• DATA EXTRACTS
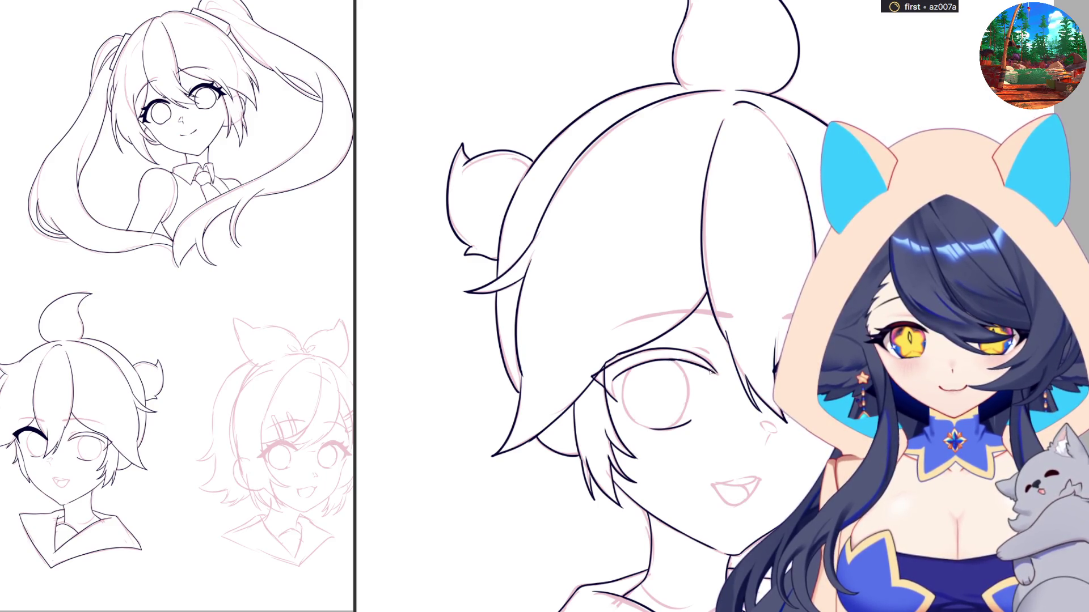
key(m)
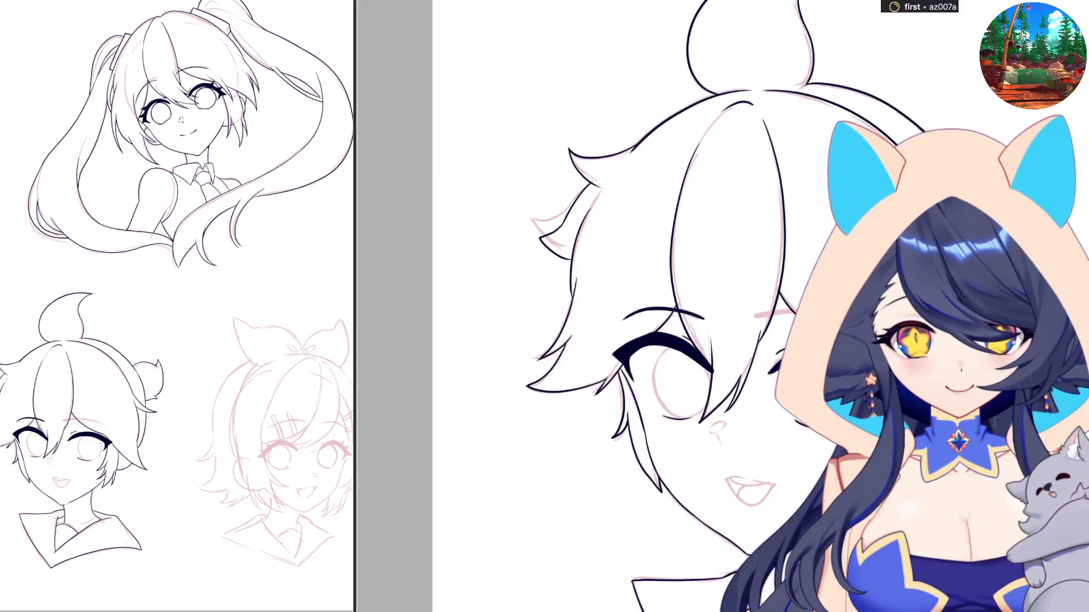
drag(757, 317, 788, 312)
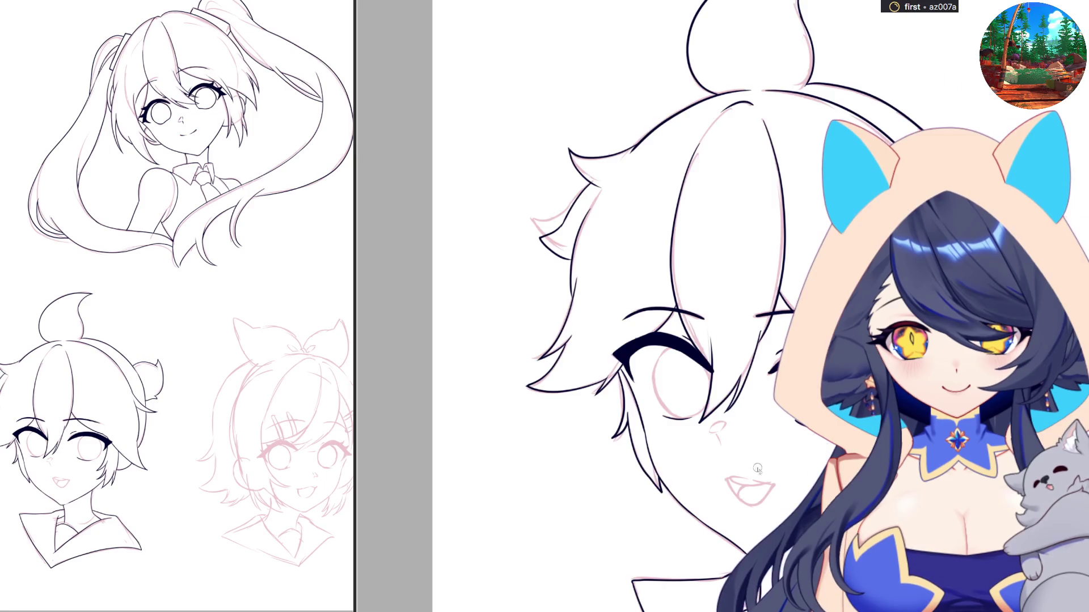
Bucket-fill both of the ponytail girl's eyes with black
scroll(757, 468, down, 5)
scroll(804, 51, up, 5)
scroll(804, 51, up, 3)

• YOUR INSTRUCTIONS
In the entries above, how many lines include the word "scroll"? Only the number should be given.

• ANSWER BELOW
3